Figure 4: Feeding threat intelligence from Amazon GuardDuty into policy via DAGs
Automation allows security teams to balance protecting the business with allowing developers to operate freely and rapidly without running into security roadblocks. These orchestration examples show ways to proactively update policies without slowing down the development process.
AWS architectures vary widely, but in many cases, organizations are choosing to consider resilience and scalability as key deployment elements. To scale outbound security for environments with many VPCs, a common approach is a Transit VPC, which uses a "hub-and-spoke" architecture with the VM-Series firewall deployed in the "hub" to perform secure connectivity and threat prevention functions for the subscribing VPCs, or "spokes." Connections between VPC spokes and corporate locations or web resources will "transit" the hub VPC, sharing VM-Series next-generation security services.
Figure 5: Transit VPC architecture used to secure many VPCs
Additional pairs of VM-Series firewalls are deployed automatically based on the defined ratio of VPC spokes per VM-Series firewall pair, either within an individual account or across multiple accounts.
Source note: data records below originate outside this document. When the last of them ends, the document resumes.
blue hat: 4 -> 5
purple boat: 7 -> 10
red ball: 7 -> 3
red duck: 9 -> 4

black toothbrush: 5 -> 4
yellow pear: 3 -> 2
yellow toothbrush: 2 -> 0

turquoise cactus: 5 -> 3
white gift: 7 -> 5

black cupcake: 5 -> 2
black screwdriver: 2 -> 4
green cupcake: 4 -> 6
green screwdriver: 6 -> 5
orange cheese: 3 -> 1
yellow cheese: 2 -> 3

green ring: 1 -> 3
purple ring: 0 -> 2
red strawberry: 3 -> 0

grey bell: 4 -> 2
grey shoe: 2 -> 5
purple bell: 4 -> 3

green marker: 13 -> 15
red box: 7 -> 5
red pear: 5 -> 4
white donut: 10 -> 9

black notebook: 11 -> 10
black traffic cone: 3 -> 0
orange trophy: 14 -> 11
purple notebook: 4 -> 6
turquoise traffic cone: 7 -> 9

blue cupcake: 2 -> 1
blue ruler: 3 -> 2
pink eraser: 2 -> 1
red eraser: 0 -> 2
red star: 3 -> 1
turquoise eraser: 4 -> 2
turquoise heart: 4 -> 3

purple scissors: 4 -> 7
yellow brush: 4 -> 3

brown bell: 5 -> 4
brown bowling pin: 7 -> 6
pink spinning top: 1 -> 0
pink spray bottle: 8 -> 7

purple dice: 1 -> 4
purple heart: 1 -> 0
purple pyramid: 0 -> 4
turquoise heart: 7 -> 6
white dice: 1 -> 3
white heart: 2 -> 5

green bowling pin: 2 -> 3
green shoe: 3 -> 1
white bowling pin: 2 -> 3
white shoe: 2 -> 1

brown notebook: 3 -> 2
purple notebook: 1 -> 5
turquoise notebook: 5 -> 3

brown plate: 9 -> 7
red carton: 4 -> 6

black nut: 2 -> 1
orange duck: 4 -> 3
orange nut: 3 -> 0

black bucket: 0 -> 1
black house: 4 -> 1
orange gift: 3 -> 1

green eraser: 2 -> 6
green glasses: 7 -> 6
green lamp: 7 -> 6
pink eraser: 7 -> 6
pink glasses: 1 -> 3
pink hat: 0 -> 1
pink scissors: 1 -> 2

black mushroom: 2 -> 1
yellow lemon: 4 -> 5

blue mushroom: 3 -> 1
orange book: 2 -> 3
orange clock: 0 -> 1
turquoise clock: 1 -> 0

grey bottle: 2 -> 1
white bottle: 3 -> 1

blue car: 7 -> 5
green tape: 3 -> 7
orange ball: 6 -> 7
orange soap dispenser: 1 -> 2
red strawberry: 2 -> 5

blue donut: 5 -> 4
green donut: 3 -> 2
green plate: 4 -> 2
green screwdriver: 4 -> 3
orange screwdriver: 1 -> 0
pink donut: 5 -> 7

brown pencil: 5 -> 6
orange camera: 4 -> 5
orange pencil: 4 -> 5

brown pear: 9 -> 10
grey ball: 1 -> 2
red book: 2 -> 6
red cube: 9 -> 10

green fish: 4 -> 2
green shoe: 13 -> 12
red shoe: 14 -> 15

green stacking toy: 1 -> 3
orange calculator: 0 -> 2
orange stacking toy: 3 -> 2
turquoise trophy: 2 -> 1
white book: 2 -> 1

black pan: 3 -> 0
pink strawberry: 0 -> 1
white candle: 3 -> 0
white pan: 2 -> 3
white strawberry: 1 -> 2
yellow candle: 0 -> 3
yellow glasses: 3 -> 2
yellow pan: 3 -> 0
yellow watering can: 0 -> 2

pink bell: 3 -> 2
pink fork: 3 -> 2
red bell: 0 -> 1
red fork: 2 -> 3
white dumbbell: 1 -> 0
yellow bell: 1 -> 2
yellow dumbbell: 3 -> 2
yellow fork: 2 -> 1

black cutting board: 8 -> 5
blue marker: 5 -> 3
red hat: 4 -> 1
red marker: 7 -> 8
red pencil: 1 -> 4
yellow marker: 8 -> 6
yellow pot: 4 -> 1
Using Panorama™ network security management, your security team can deploy a range of security policies to protect your AWS deployment from threats. The Transit VPC with the VM-Series is a cost-effective, easy-to-manage alternative to backhauling traffic to a corporate firewall or deploying a VM-Series per VPC. A transit architecture allows you to add and remove VPCs, applications, or accounts as spokes in a fully automated or semi-automated manner. High availability is accomplished by deploying a VM-Series in separate Availability Zones, allowing the AWS fabric to ensure uptime.
Deployed as an Amazon EC2® instance in your VPC, the VM-Series supports several licensing options, including consumption-based licensing via the AWS Marketplace, bring your own license and the VM-Series Enterprise Licensing Agreement, or ELA.
Application developers are tasked with writing code as efficiently and effectively as possible. Attackers are constantly finding ways to steal data, intellectual property and computing resources located in the cloud or the data center. Using the VM-Series deployed on AWS, security teams can take advantage of automation to embed security into the application development lifecycle, allowing development teams to work at the speed of the cloud with the assurance that their work and the company data are protected.